__ASSIGNMENT__
The lines to reproduce run from the first one below to the line containing "22 57 10.09", both included. Reproduce them exactly and nothing else.

(Source data)
+--

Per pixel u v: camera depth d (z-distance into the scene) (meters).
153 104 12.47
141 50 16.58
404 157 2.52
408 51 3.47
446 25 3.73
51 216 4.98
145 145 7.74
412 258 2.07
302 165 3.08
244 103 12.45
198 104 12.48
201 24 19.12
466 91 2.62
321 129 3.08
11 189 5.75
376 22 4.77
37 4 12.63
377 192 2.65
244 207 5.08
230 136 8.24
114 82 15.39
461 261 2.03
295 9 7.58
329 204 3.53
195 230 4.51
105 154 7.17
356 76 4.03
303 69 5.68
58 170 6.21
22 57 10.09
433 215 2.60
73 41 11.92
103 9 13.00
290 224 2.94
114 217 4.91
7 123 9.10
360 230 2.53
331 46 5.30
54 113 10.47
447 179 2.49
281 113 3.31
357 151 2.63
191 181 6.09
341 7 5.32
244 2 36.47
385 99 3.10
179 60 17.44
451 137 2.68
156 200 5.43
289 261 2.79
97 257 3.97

+--

__EXERCISE ANSWER__
Per pixel u v: camera depth d (z-distance into the scene) (meters).
153 104 12.47
141 50 16.58
404 157 2.52
408 51 3.47
446 25 3.73
51 216 4.98
145 145 7.74
412 258 2.07
302 165 3.08
244 103 12.45
198 104 12.48
201 24 19.12
466 91 2.62
321 129 3.08
11 189 5.75
376 22 4.77
37 4 12.63
377 192 2.65
244 207 5.08
230 136 8.24
114 82 15.39
461 261 2.03
295 9 7.58
329 204 3.53
195 230 4.51
105 154 7.17
356 76 4.03
303 69 5.68
58 170 6.21
22 57 10.09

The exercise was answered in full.